Wednesday, March 04, 2009

what the bugles say in the morning

'No one cares less than I,
Nobody knows but God,
Whether I am destined to lie
Under a foreign clod,'
Were the words I made to the bugle call in the morning.

But laughing, storming, scorning,
Only the bugles know
What the bugles say in the morning,
And they do not care, when they blow
The call that I heard and made words to early this morning.
This poem by Edward Thomas is the third poem in T.E. Lawrence's notebook of favorite poems which he called Minorities. Thomas earned his living writing prose before Robert Frost convinced him to turn his hand to poetry. He enlisted in the British army at age 38 and was killed in battle in 1917. Lawrence wrote of him: "Edward Thomas wrote very fine poems, and some almost perfect prose. He must have been a beautiful person."

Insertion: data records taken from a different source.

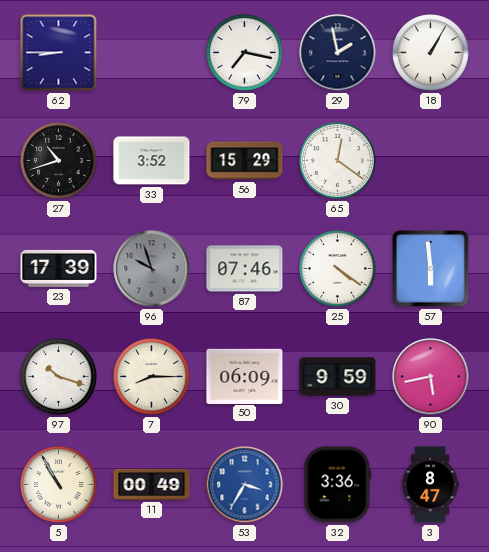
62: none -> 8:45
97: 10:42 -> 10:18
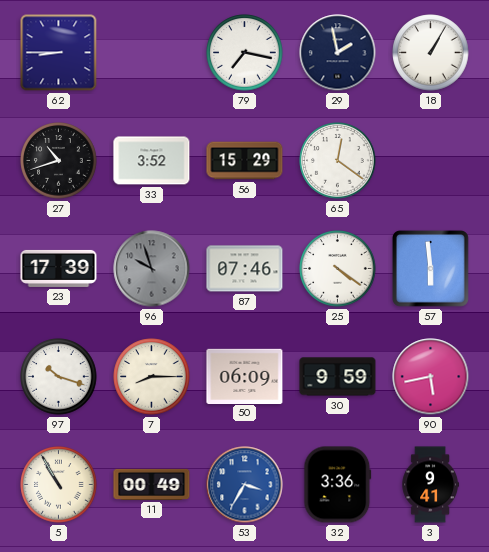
3: 8:47 -> 9:41
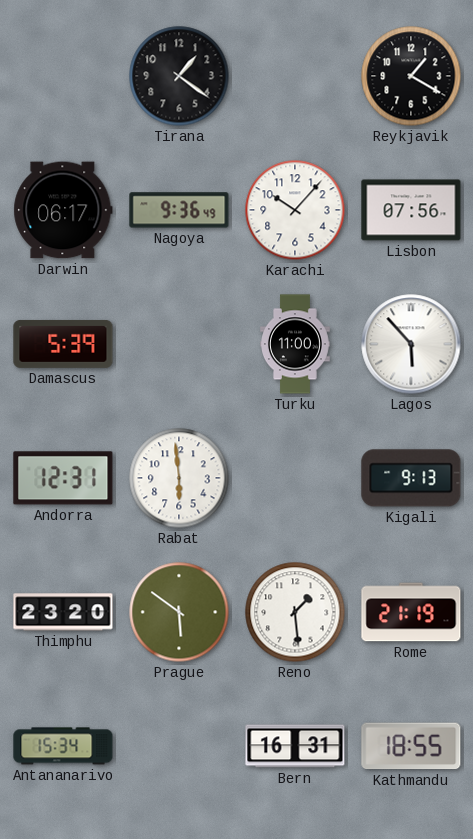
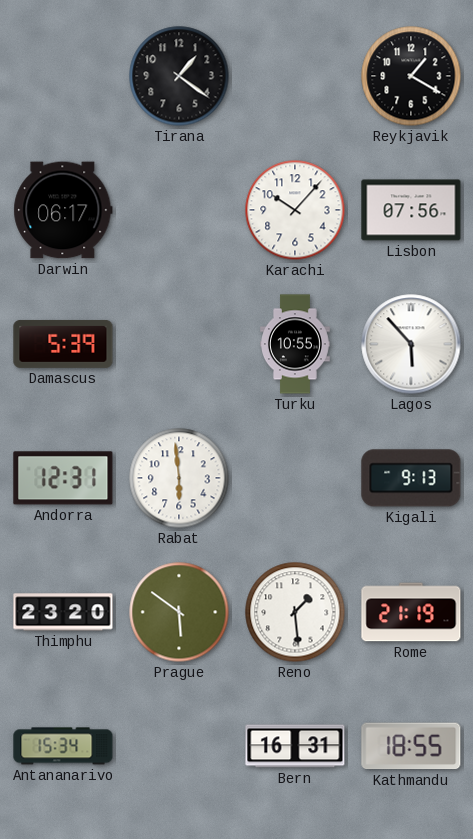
Nagoya: 9:36 -> none
Turku: 11:00 -> 10:55
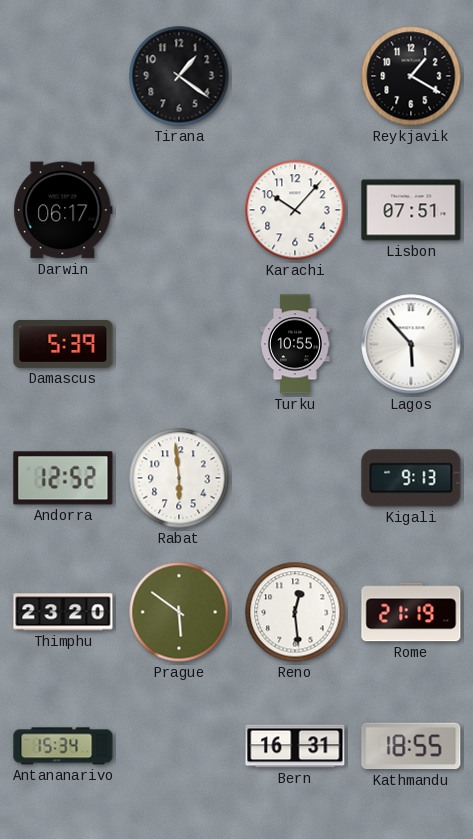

This entry in Lawrence's commonplace book is typically minor since its author is not a major poet and it is not set in a major key. In subject matter as well as in its Kiplingesque cadence it also meets Lawrence's intention that the little book contain works that sing. I doubt Lawrence gave a thought to the oddity that his forenames are present in Thomas' full one.

Some sources:

Minorities, by T E Lawrence; ed. by Jeremy Wilson (London, Cape, 1971).

Edward Thomas entry on the web site

Edward Thomas

Last Poems, by Edward Thomas (London: Selwyn & Blount, 1918).

T. E. Lawrence to Edward Garnett

Here in full is the letter in which Lawrence praises Thomas.
T. E. Lawrence to Edward Garnett


1 Mar. 1927.
[Postmarked 3 Mar. 27]

The book is your own fault. I said you might have a text, lacking illustrations, as a gift. You were scornful of this: and sent me a subscription. So all I could do was to ask Pike, my printer, to send you as well-bound a copy as he could. I hope it was a good one. I deplore the waste of money on a book by a judge who knows so very much what books should be. But you are given, by inscrutable fashion, a chance to redeem an extravagance. Sell the thing, now, while it stands at a premium. The son for whom you told me you wanted it, as an heirloom, will much prefer £100 or so.

Your gift of the Allenby pastel is an irresistible thing: but rather overwhelming. It leaves me hopelessly in your debt. Hopelessly, for I see no way in my life and power of ever pleasing you again. My we regard it as yours, while you have walls and I have no walls? Brick by brick I have sold or given away or lost everything I possessed. The course cannot proceed much further, or I will be naked in the world. It's only by rationing my letters to not more than 15 a week (and 15 is nothing of a proportion to those I receive) that I can keep myself in postage stamps. I'm most grateful, for as a portrait of Allenby the drawing is unusually rich, and Allenby is an admiration of mine. The losing all that little private gallery was rather a wrench. I still have a jolly collection of books, and that is all: and the books I haven't handled for six years. They are in St. John's Wood now, I believe, well cared for by a man I met at Oxford, and have liked since.

Edward Thomas wrote very fine poems, and some almost perfect prose. He must have been a beautiful person. I'm glad you are helping to bring him out a little. How much of that you have done! I was sorry not to use your text for the Revolt in the Desert abridgement. I wrote twice to Cape, and asked for the loan of it: but he was presumably afraid that I meant to destroy it, and so do him out of his power to produce an abridgement of his own if I made default. At any rate he would not let me have it: and I could not very well go on protesting to him that if I asked for the loan of a thing he might understand that I meant a loan.

In the end I waited till the last three days, and then ran through a scratch abridgement of my own, not looking for the best things to leave in, but for the best bits to cut out. It will be all the same 100 years hence: or very shortly after my death, a nearer occasion. I suppose the complete text will then be reprinted.

This place, Karachi, is a colourless unrelieved desert, without any of the beauty of clean emptiness, for it is all spotted over with odd military and air force magazines or barracks. If my mind takes to itself the likeness and tone of its natural surroundings, then indeed I shall have achieved Nirvana.

Before that last stage I'd like to have copied out and sent you an intelligent transcript of my R.A.F. Uxbridge notes. If the energy comes to me this year or next I'll do you this final disservice - and convince you that there were not the roots of writing in me. The 'fear of showing my feelings' is my real self.

More thanks. Why do you show so disproportionate a generosity?